A new poll suggests 60 per cent of Canadians oppose the Wet’suwet’en solidarity protests, and are becoming more supportive of police intervention to end blockades hampering rail travel and the transport of goods.
The poll found that 60 per cent of respondents were not in favour of the protests, marking an 11-point jump since last week. Conversely, 27 per cent were favourable, a decrease of five points.
The survey also found that 63 per cent of respondents supported the idea of police intervention to end the blockades, a 10-point increase over numbers released last week.
Meanwhile, 26 per cent opposed the use of police to end the blockades, while 11 per cent said they were unsure.
The survey found 63 per cent of respondents supported police intervention, an increase of 10 points over last week.
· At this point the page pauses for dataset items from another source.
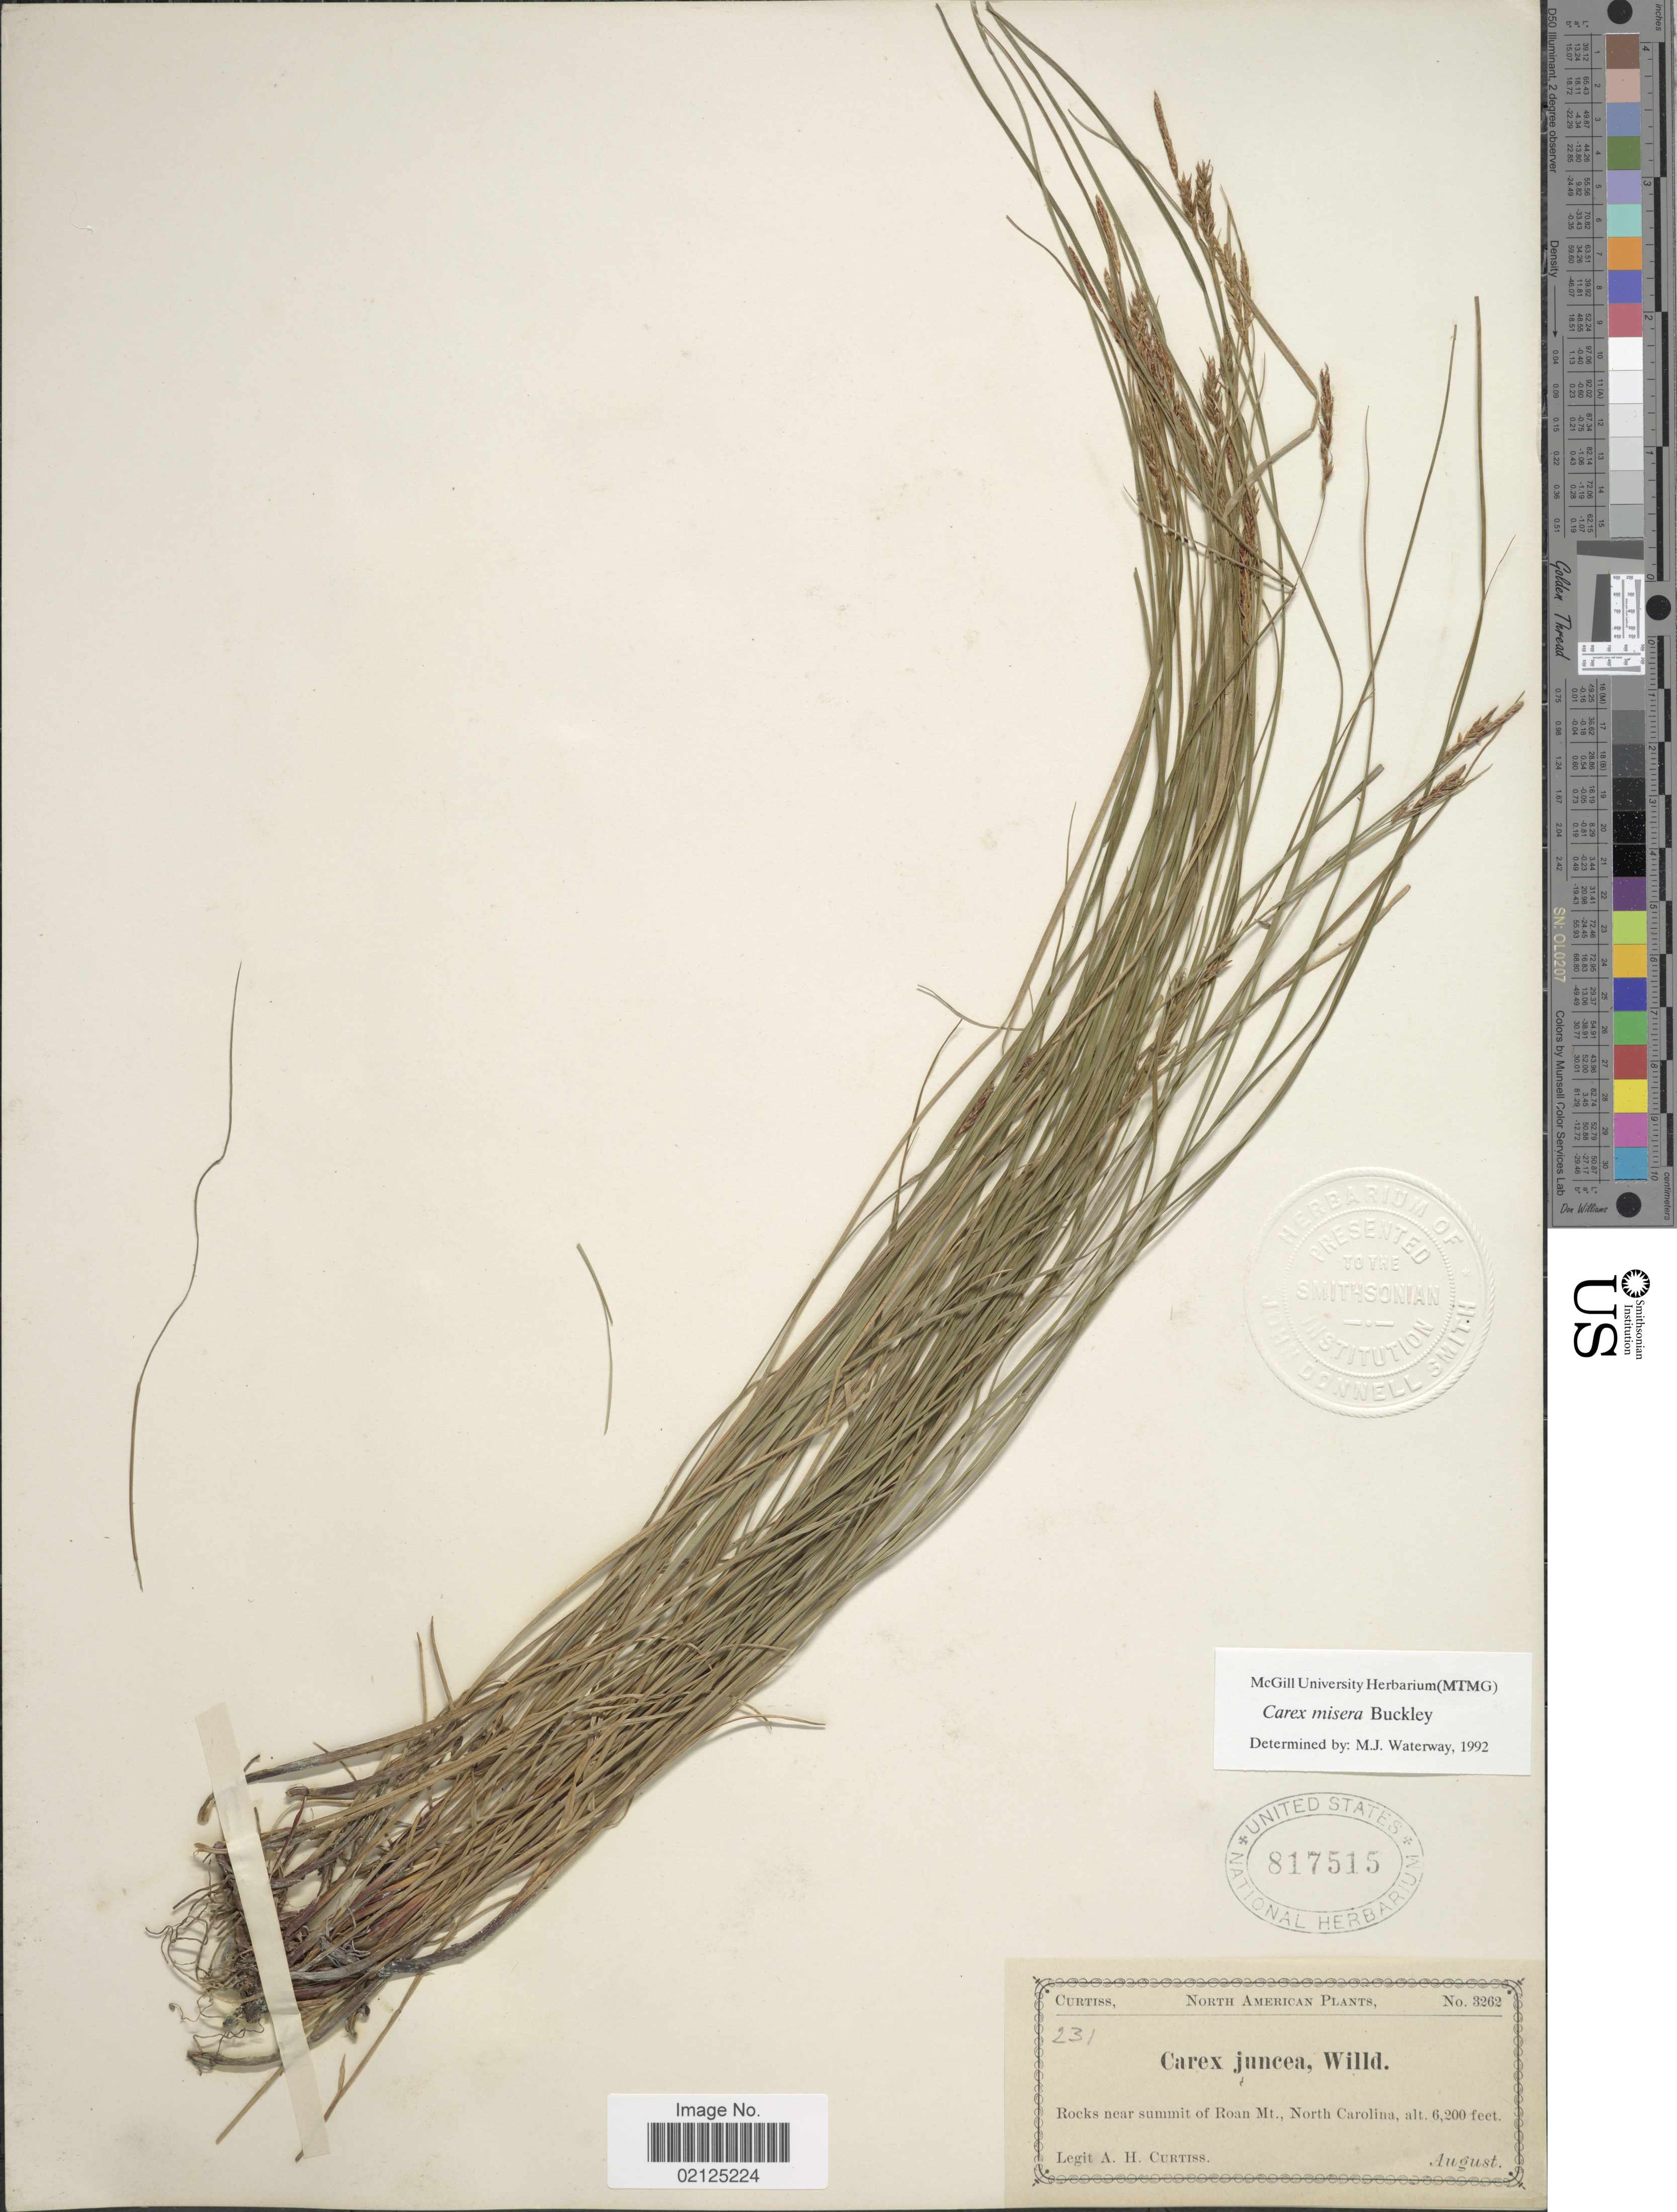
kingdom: Plantae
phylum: Tracheophyta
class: Liliopsida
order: Poales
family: Cyperaceae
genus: Carex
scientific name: Carex misera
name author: Buckley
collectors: A. H. Curtiss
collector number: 3262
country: United States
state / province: North Carolina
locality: Rocks near summit of Roan Mt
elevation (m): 1890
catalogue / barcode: US 817515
Conversely, 26 per cent opposed the use of police, down two points, and 11 per cent were unsure.
Ipsos Public Affairs CEO Darrell Bricker told Global News that “the numbers really are moving,” but noted there “isn’t a ton of regional variation.”
“Even though it kind of goes up and down in certain places in terms of the intensity of support, the majority basically everywhere say that they believe that this is not the way to do things and that some sort of a police intervention may be necessary (and) is, in fact, desirable.“
He said one would expect people in places less directly affected by the blockades to maybe have another point of view.
“What we’re seeing is a public consensus forming on this issue, and public opinion is moving quite rapidly,” Bricker said.
Bricker said these types of issues usually begin with a focus on “the way forward for Indigenous Peoples.”
He said, though, that over a “fairly quick period of time,” depending on the level of public inconvenience and level of disruption that has been caused, it goes from being about Indigenous issues to being an issue of public control and public safety.
“And when the public hits that tipping point, it tends to move quite quickly in the direction of ‘something must be done to stop it,'” he said.
The poll also found that Trudeau’s approval rating has suffered.
The survey found 43 per cent of Canadians approve of the performance of the Liberal government under Trudeau’s leadership, two points lower than it was heading into election day last October.
Conversely, the poll found 57 per cent of Canadians disapprove of the Trudeau government’s performance, up two points from October.
And, while Bricker said the situation is “probably not helping the prime minister,” he said it’s “really not hurting them as strongly as maybe some of his opponents would suggest.”
“People are really more focused on the issue than they are on the politics of the issue,” he said.
The survey also found that those who approved of the Trudeau government’s performance were split on their views of the protests and how they should be dealt with.
Among those who approved of the government, 39 per cent were favourable towards the protests while 48 per cent were unfavourable.
More than half (55 per cent) of those who approve of the government also supported police intervention, while 34 per cent opposed.
METHODOLOGY: This Ipsos poll was conducted between Feb. 21 and Feb. 24, 2020. For this survey, a sample of 1,300 Canadians aged 18+ was interviewed online. Quotas and weighting were employed to ensure that the sample’s composition reflects that of the Canadian population according to census parameters. The precision of Ipsos online polls is measured using a credibility interval. In this case, the poll is accurate to within ± 3.2 percentage points, 19 times out of 20, had all Canadians aged 18+ been polled. The credibility interval will be wider among subsets of the population. All sample surveys and polls may be subject to other sources of error, including, but not limited to coverage error, and measurement error.